さて、味の濃いものを食べた後は、甘いもので口直しといきましょう。こういった店のメニューには、必ず「印度{火考}餅」、「千層餅(デニッシュのようなパン)」といったメニューを見かけます。これは、石の釜でぱりっと焼き上げた小麦粉の皮に、バターと蜜を塗っただけのパンケーキです。これに合わせると最高なのが、ミルクティー({女乃}茶)。暑い地域にぴったりの甘ったるさです。ちなみに、名前に付いている印度の意味はインド風ということで、ミャンマー人華僑の間に昔から伝わるおやつだそうです。
食後、腹ごなしにこの華新街を歩いてみましょう。タイからの輸入食品や雑貨、CDやビデオが売られていて、台湾にいるとは思えない感覚を受けます。それから、ミャンマーの葉巻き。これがまたいい香りなんです。ビンロウの食べ方もミャンマー式。はさむのが香辛料なので、台湾のビンロウとは違って南国の料理の味がします。注:ビンロウは別の機会に紹介します。

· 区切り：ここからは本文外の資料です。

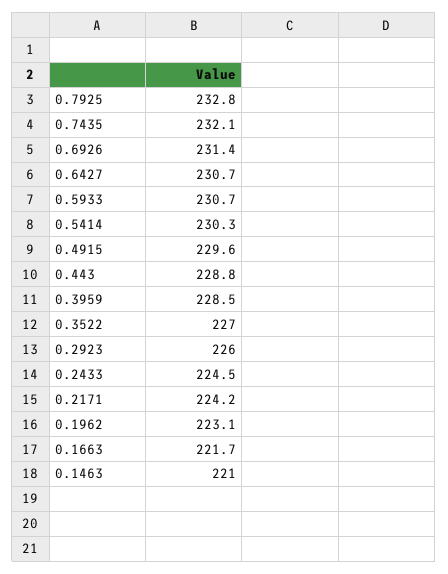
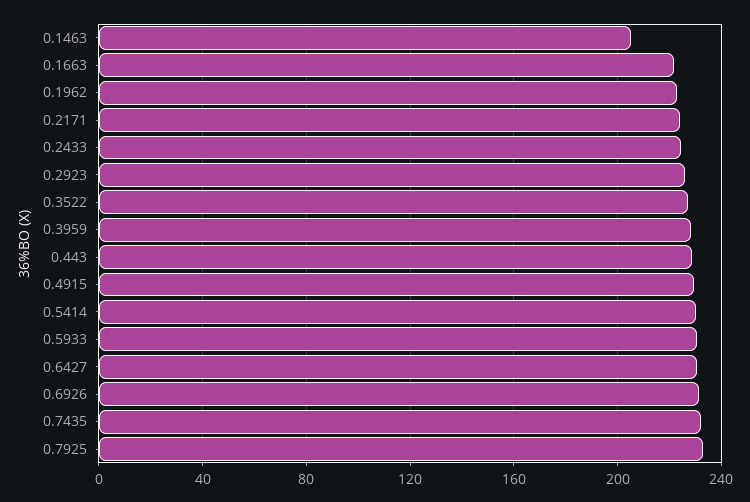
  {
    "0.7925": 232.8,
    "0.7435": 232.1,
    "0.6926": 231.4,
    "0.6427": 230.7,
    "0.5933": 230.7,
    "0.5414": 230.3,
    "0.4915": 229.6,
    "0.443": 228.8,
    "0.3959": 228.5,
    "0.3522": 227,
    "0.2923": 226,
    "0.2433": 224.5,
    "0.2171": 224.2,
    "0.1962": 223.1,
    "0.1663": 221.7,
-   "0.1463": 221
+   "0.1463": 205
  }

台湾で中華料理や西洋料理に飽きたら、ここで別のアジアに触れてみるのも斬新でおもしろい体験です。2001年4月8日には、タイやミャンマーなどの祭「Songkran(水かけ祭)」がこの華新街で開かれます。びしょぬれになることを覚悟して、足をのばしてみるのもよいでしょう。